[Before and after images]
········

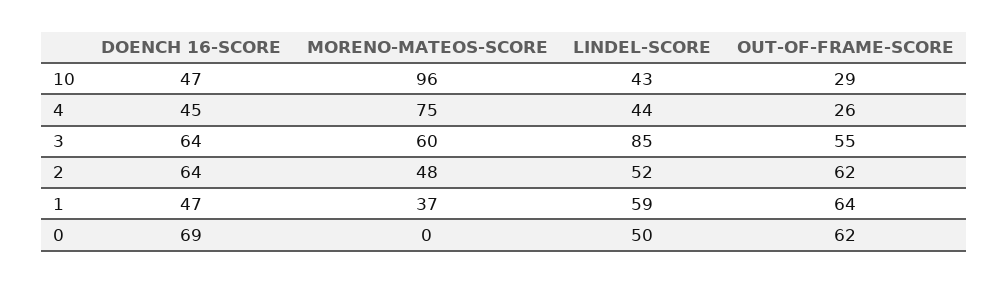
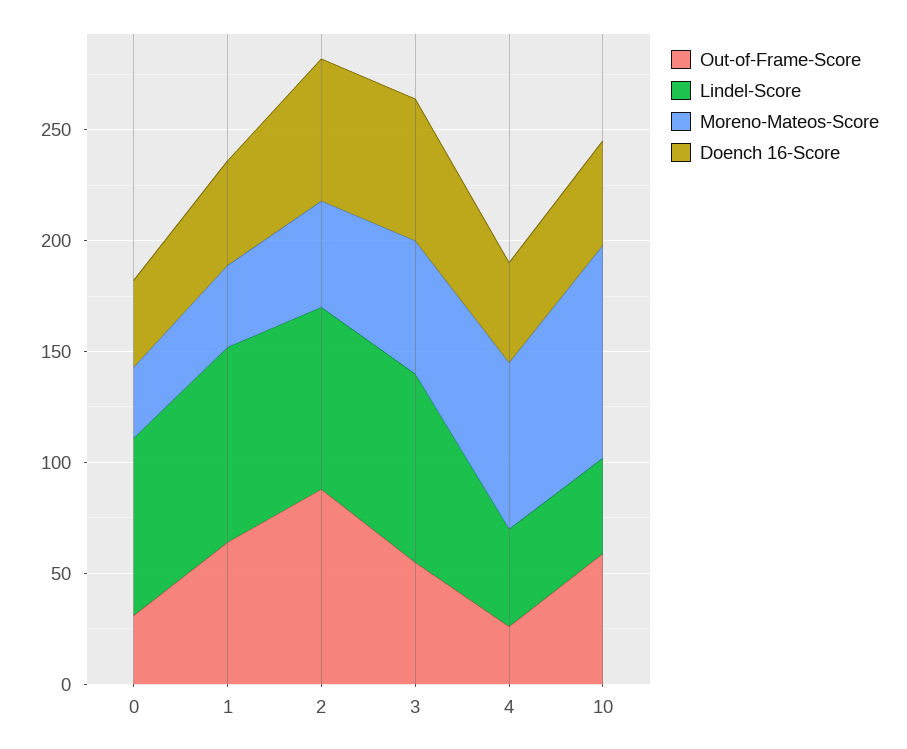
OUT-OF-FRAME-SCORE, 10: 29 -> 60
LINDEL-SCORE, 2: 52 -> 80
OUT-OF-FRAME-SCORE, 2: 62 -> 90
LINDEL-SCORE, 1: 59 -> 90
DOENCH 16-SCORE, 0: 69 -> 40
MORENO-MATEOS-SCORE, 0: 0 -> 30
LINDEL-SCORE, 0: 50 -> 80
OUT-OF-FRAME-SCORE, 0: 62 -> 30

········

=== What to work on ===
Find out how many lines above hold "FRAME". Write only the number.

=== Answer to the problem ===
3